**Instructions for the task**.
In the copy, keep every word of the data below and none of its pictures.
*** Extracted material ***
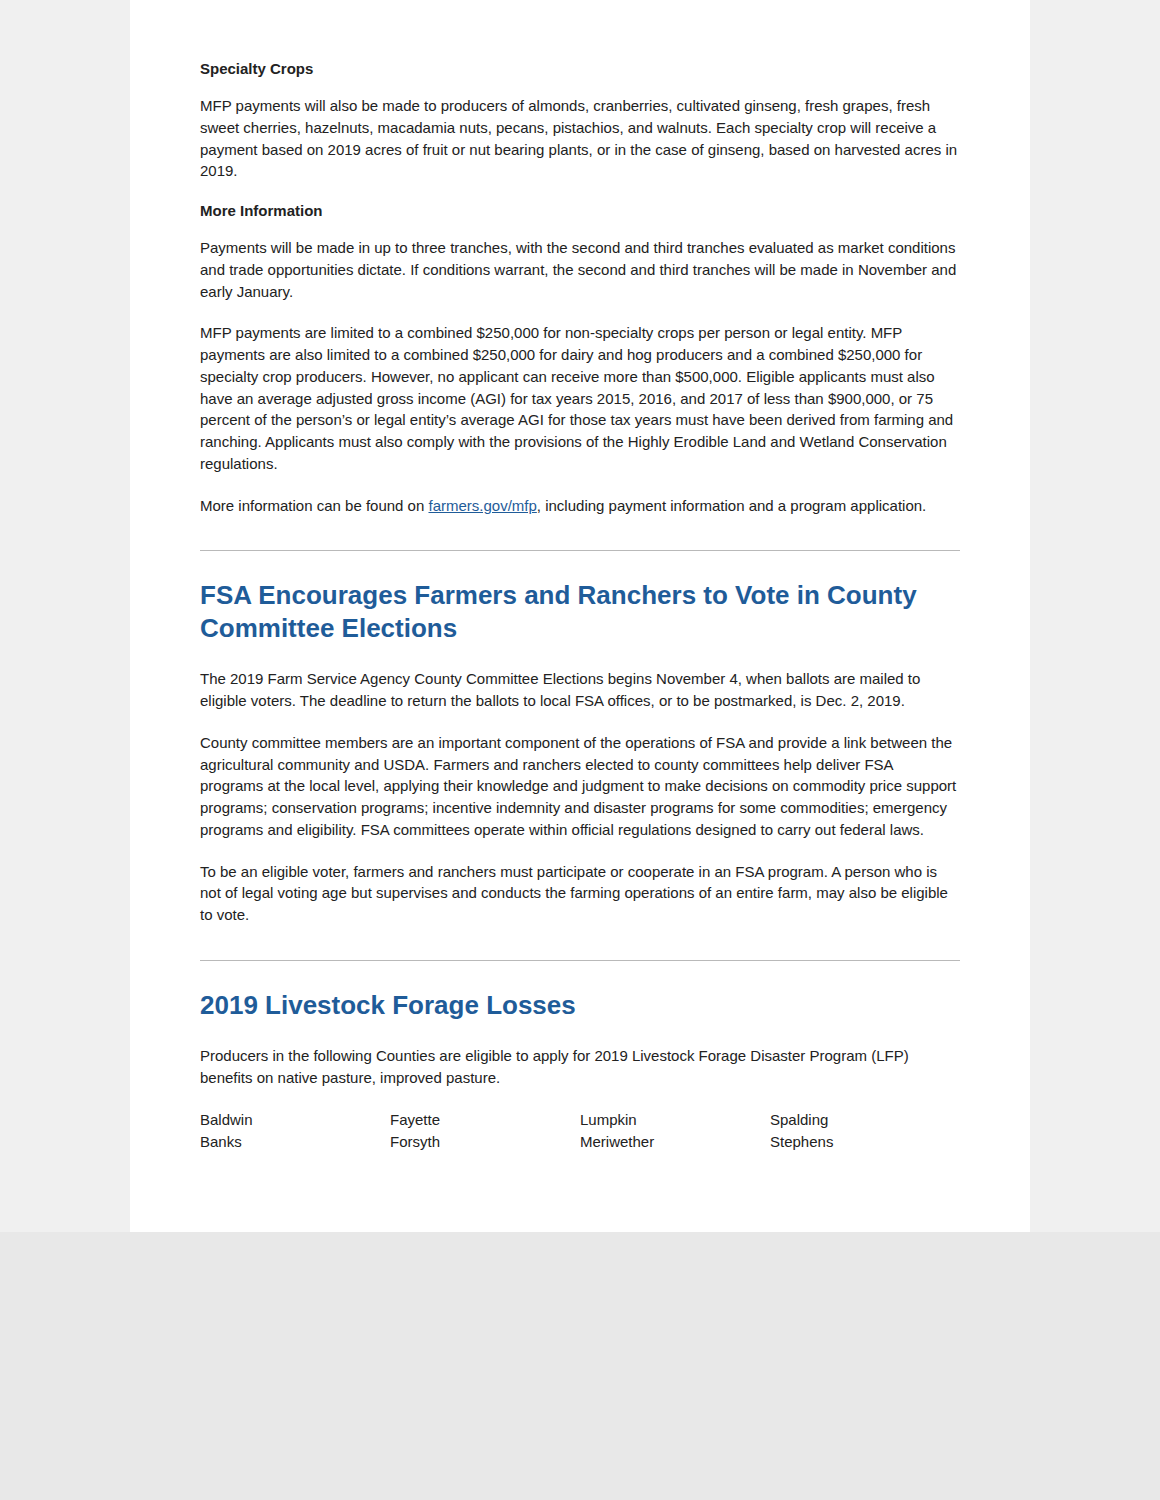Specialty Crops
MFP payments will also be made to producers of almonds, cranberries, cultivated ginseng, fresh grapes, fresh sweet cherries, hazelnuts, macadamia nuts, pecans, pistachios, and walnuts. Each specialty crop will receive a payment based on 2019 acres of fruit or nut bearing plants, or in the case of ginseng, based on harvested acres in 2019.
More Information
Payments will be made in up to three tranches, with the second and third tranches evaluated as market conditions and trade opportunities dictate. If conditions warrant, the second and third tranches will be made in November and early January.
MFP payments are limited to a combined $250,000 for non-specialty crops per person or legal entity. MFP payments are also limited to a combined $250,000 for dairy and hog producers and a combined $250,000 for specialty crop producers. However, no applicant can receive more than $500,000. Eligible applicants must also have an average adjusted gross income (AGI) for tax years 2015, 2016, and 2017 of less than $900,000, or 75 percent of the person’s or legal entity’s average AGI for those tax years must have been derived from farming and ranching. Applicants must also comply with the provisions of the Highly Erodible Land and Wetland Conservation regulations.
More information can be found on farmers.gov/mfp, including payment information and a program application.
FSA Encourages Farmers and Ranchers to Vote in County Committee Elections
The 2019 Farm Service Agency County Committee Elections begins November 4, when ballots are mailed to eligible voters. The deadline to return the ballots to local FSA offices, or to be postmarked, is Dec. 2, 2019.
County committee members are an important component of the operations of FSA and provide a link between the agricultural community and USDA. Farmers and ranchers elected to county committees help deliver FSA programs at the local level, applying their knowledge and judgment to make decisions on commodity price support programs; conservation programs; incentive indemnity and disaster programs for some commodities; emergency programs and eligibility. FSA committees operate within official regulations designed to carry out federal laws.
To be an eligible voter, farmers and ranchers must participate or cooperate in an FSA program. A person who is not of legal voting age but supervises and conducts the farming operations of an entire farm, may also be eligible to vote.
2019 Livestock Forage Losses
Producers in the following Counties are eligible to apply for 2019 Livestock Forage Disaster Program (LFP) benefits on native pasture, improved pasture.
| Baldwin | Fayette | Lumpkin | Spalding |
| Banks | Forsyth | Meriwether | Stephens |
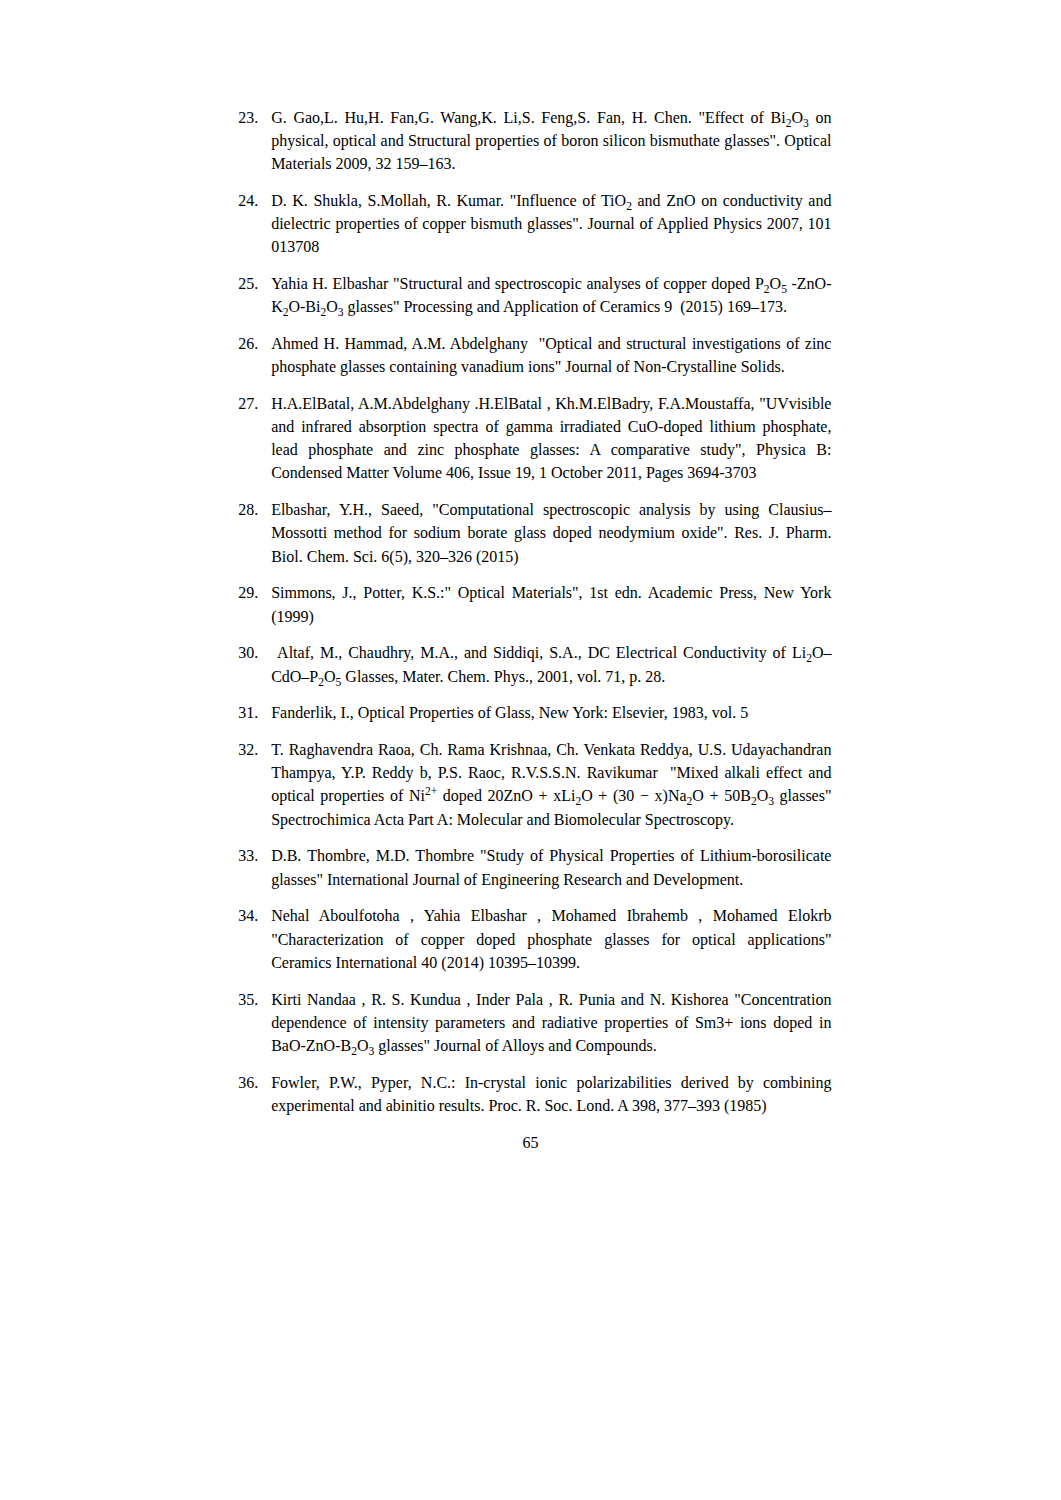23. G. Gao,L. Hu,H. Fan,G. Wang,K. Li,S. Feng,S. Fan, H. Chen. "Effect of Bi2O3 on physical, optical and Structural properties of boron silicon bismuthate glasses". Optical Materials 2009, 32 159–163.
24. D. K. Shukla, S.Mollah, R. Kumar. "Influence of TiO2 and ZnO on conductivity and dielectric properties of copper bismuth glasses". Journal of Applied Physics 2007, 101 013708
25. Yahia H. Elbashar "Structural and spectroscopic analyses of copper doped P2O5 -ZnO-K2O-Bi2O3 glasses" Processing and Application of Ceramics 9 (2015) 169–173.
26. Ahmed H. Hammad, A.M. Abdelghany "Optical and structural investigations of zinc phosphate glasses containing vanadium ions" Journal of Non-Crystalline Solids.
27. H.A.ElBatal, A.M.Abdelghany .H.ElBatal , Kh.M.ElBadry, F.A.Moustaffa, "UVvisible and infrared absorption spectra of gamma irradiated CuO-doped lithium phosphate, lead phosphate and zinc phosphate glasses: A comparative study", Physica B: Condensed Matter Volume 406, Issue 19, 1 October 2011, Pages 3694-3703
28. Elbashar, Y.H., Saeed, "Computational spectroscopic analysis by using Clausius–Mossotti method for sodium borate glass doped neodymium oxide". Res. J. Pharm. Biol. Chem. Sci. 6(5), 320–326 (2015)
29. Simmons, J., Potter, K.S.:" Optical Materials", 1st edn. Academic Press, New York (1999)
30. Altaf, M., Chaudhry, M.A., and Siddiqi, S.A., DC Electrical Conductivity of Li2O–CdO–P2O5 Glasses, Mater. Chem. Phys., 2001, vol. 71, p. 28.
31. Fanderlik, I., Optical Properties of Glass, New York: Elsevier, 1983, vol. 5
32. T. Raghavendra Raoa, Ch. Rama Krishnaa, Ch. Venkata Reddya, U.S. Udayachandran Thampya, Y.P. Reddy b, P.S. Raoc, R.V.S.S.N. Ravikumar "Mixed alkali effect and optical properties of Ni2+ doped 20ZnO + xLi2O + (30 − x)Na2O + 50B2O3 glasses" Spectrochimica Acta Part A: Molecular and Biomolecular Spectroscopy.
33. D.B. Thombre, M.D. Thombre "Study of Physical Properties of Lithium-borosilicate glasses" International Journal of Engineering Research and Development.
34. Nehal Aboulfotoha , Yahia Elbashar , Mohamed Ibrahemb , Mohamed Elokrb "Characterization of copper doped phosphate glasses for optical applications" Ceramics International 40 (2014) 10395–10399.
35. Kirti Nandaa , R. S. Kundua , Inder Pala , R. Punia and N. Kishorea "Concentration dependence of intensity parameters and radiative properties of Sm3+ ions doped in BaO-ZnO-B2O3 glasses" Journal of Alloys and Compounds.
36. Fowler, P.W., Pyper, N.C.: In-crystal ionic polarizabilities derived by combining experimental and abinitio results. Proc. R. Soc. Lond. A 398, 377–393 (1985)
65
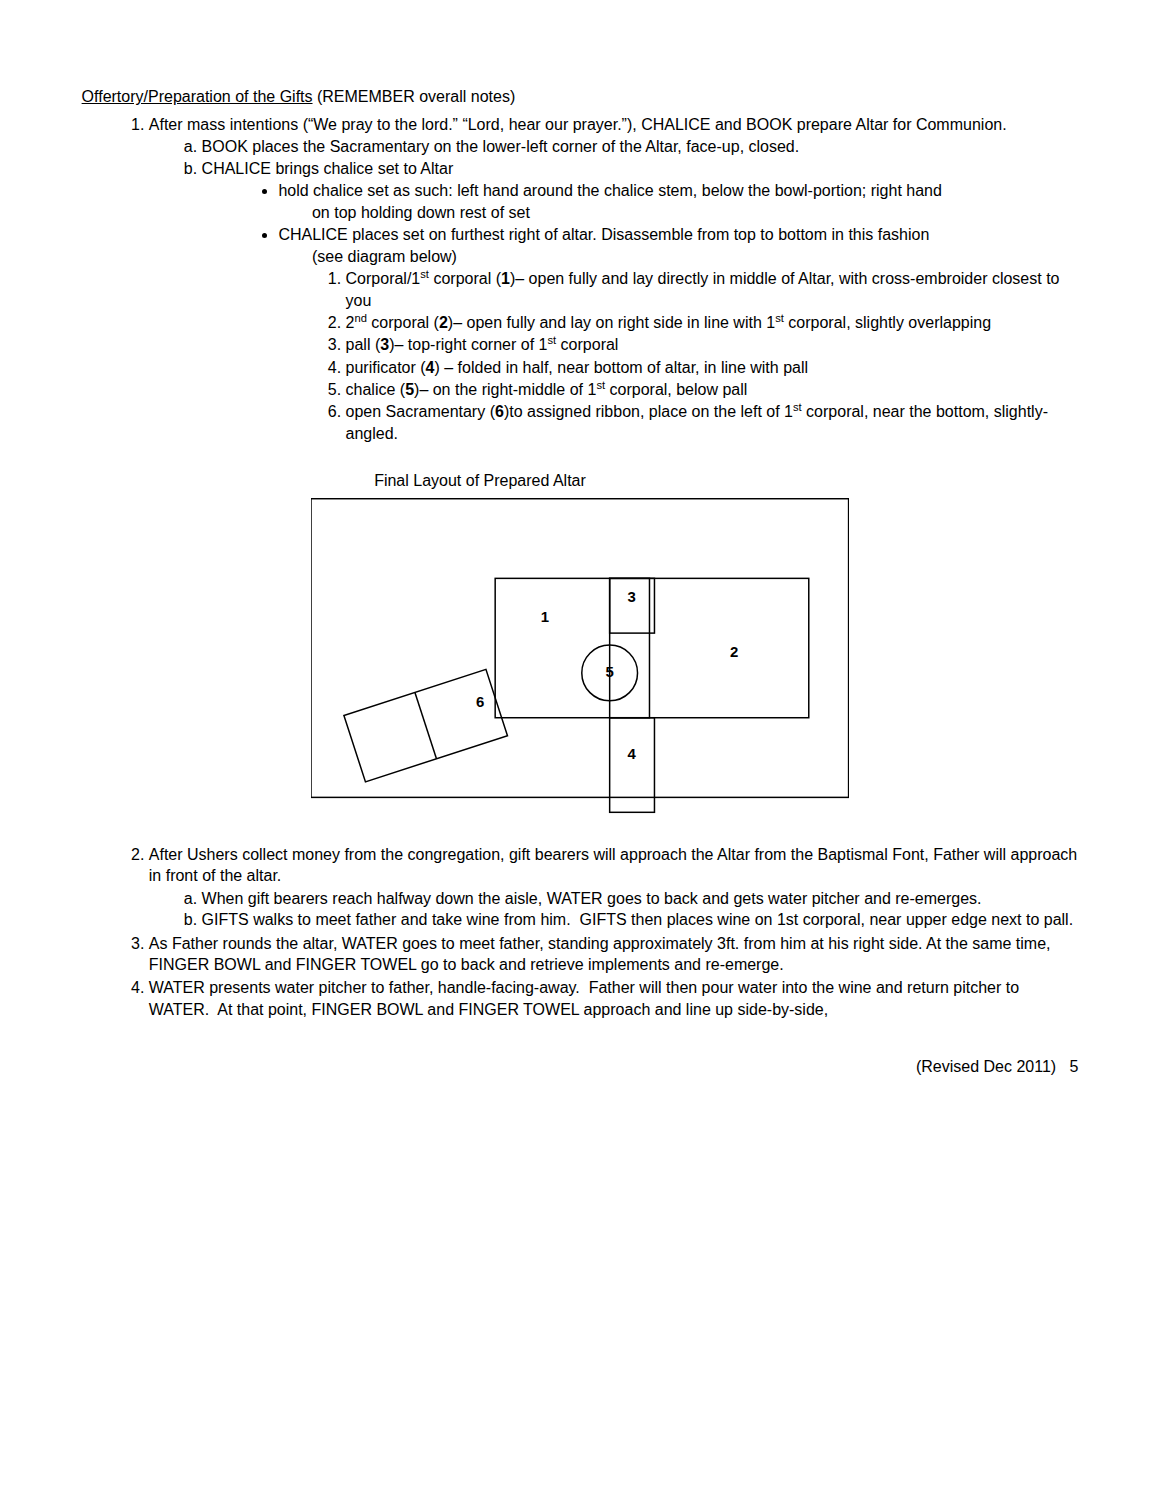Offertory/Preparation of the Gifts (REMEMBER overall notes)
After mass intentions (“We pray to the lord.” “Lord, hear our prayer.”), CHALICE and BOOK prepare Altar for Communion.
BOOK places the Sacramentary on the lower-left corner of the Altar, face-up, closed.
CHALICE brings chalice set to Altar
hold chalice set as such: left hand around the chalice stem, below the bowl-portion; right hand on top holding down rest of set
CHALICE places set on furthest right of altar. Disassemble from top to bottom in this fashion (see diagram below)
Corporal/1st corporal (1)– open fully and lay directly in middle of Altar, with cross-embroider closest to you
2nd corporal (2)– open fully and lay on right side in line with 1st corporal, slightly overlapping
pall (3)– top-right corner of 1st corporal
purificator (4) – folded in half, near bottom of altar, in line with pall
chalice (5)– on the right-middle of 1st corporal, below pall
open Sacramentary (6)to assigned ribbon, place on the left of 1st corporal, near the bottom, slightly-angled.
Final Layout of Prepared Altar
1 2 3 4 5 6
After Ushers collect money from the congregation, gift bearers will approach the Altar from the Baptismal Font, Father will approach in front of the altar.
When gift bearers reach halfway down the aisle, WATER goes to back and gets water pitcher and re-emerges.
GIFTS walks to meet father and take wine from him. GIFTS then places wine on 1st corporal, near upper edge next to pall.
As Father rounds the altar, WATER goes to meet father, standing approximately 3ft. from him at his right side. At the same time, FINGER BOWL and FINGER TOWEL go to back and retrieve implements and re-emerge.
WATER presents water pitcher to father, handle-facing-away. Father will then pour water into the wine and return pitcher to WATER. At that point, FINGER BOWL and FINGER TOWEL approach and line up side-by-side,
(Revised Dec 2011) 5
*** End of Extracted material ***
**Task answer**.
Specialty Crops
MFP payments will also be made to producers of almonds, cranberries, cultivated ginseng, fresh grapes, fresh sweet cherries, hazelnuts, macadamia nuts, pecans, pistachios, and walnuts. Each specialty crop will receive a payment based on 2019 acres of fruit or nut bearing plants, or in the case of ginseng, based on harvested acres in 2019.
More Information
Payments will be made in up to three tranches, with the second and third tranches evaluated as market conditions and trade opportunities dictate. If conditions warrant, the second and third tranches will be made in November and early January.
MFP payments are limited to a combined $250,000 for non-specialty crops per person or legal entity. MFP payments are also limited to a combined $250,000 for dairy and hog producers and a combined $250,000 for specialty crop producers. However, no applicant can receive more than $500,000. Eligible applicants must also have an average adjusted gross income (AGI) for tax years 2015, 2016, and 2017 of less than $900,000, or 75 percent of the person’s or legal entity’s average AGI for those tax years must have been derived from farming and ranching. Applicants must also comply with the provisions of the Highly Erodible Land and Wetland Conservation regulations.
More information can be found on farmers.gov/mfp, including payment information and a program application.
FSA Encourages Farmers and Ranchers to Vote in County Committee Elections
The 2019 Farm Service Agency County Committee Elections begins November 4, when ballots are mailed to eligible voters. The deadline to return the ballots to local FSA offices, or to be postmarked, is Dec. 2, 2019.
County committee members are an important component of the operations of FSA and provide a link between the agricultural community and USDA. Farmers and ranchers elected to county committees help deliver FSA programs at the local level, applying their knowledge and judgment to make decisions on commodity price support programs; conservation programs; incentive indemnity and disaster programs for some commodities; emergency programs and eligibility. FSA committees operate within official regulations designed to carry out federal laws.
To be an eligible voter, farmers and ranchers must participate or cooperate in an FSA program. A person who is not of legal voting age but supervises and conducts the farming operations of an entire farm, may also be eligible to vote.
2019 Livestock Forage Losses
Producers in the following Counties are eligible to apply for 2019 Livestock Forage Disaster Program (LFP) benefits on native pasture, improved pasture.
| Baldwin | Fayette | Lumpkin | Spalding |
| Banks | Forsyth | Meriwether | Stephens |
23. G. Gao,L. Hu,H. Fan,G. Wang,K. Li,S. Feng,S. Fan, H. Chen. "Effect of Bi2O3 on physical, optical and Structural properties of boron silicon bismuthate glasses". Optical Materials 2009, 32 159–163.
24. D. K. Shukla, S.Mollah, R. Kumar. "Influence of TiO2 and ZnO on conductivity and dielectric properties of copper bismuth glasses". Journal of Applied Physics 2007, 101 013708
25. Yahia H. Elbashar "Structural and spectroscopic analyses of copper doped P2O5 -ZnO-K2O-Bi2O3 glasses" Processing and Application of Ceramics 9 (2015) 169–173.
26. Ahmed H. Hammad, A.M. Abdelghany "Optical and structural investigations of zinc phosphate glasses containing vanadium ions" Journal of Non-Crystalline Solids.
27. H.A.ElBatal, A.M.Abdelghany .H.ElBatal , Kh.M.ElBadry, F.A.Moustaffa, "UVvisible and infrared absorption spectra of gamma irradiated CuO-doped lithium phosphate, lead phosphate and zinc phosphate glasses: A comparative study", Physica B: Condensed Matter Volume 406, Issue 19, 1 October 2011, Pages 3694-3703
28. Elbashar, Y.H., Saeed, "Computational spectroscopic analysis by using Clausius–Mossotti method for sodium borate glass doped neodymium oxide". Res. J. Pharm. Biol. Chem. Sci. 6(5), 320–326 (2015)
29. Simmons, J., Potter, K.S.:" Optical Materials", 1st edn. Academic Press, New York (1999)
30. Altaf, M., Chaudhry, M.A., and Siddiqi, S.A., DC Electrical Conductivity of Li2O–CdO–P2O5 Glasses, Mater. Chem. Phys., 2001, vol. 71, p. 28.
31. Fanderlik, I., Optical Properties of Glass, New York: Elsevier, 1983, vol. 5
32. T. Raghavendra Raoa, Ch. Rama Krishnaa, Ch. Venkata Reddya, U.S. Udayachandran Thampya, Y.P. Reddy b, P.S. Raoc, R.V.S.S.N. Ravikumar "Mixed alkali effect and optical properties of Ni2+ doped 20ZnO + xLi2O + (30 − x)Na2O + 50B2O3 glasses" Spectrochimica Acta Part A: Molecular and Biomolecular Spectroscopy.
33. D.B. Thombre, M.D. Thombre "Study of Physical Properties of Lithium-borosilicate glasses" International Journal of Engineering Research and Development.
34. Nehal Aboulfotoha , Yahia Elbashar , Mohamed Ibrahemb , Mohamed Elokrb "Characterization of copper doped phosphate glasses for optical applications" Ceramics International 40 (2014) 10395–10399.
35. Kirti Nandaa , R. S. Kundua , Inder Pala , R. Punia and N. Kishorea "Concentration dependence of intensity parameters and radiative properties of Sm3+ ions doped in BaO-ZnO-B2O3 glasses" Journal of Alloys and Compounds.
36. Fowler, P.W., Pyper, N.C.: In-crystal ionic polarizabilities derived by combining experimental and abinitio results. Proc. R. Soc. Lond. A 398, 377–393 (1985)
65
Offertory/Preparation of the Gifts (REMEMBER overall notes)
After mass intentions (“We pray to the lord.” “Lord, hear our prayer.”), CHALICE and BOOK prepare Altar for Communion.
BOOK places the Sacramentary on the lower-left corner of the Altar, face-up, closed.
CHALICE brings chalice set to Altar
hold chalice set as such: left hand around the chalice stem, below the bowl-portion; right hand on top holding down rest of set
CHALICE places set on furthest right of altar. Disassemble from top to bottom in this fashion (see diagram below)
Corporal/1st corporal (1)– open fully and lay directly in middle of Altar, with cross-embroider closest to you
2nd corporal (2)– open fully and lay on right side in line with 1st corporal, slightly overlapping
pall (3)– top-right corner of 1st corporal
purificator (4) – folded in half, near bottom of altar, in line with pall
chalice (5)– on the right-middle of 1st corporal, below pall
open Sacramentary (6)to assigned ribbon, place on the left of 1st corporal, near the bottom, slightly-angled.
Final Layout of Prepared Altar
1 2 3 4 5 6
After Ushers collect money from the congregation, gift bearers will approach the Altar from the Baptismal Font, Father will approach in front of the altar.
When gift bearers reach halfway down the aisle, WATER goes to back and gets water pitcher and re-emerges.
GIFTS walks to meet father and take wine from him. GIFTS then places wine on 1st corporal, near upper edge next to pall.
As Father rounds the altar, WATER goes to meet father, standing approximately 3ft. from him at his right side. At the same time, FINGER BOWL and FINGER TOWEL go to back and retrieve implements and re-emerge.
WATER presents water pitcher to father, handle-facing-away. Father will then pour water into the wine and return pitcher to WATER. At that point, FINGER BOWL and FINGER TOWEL approach and line up side-by-side,
(Revised Dec 2011) 5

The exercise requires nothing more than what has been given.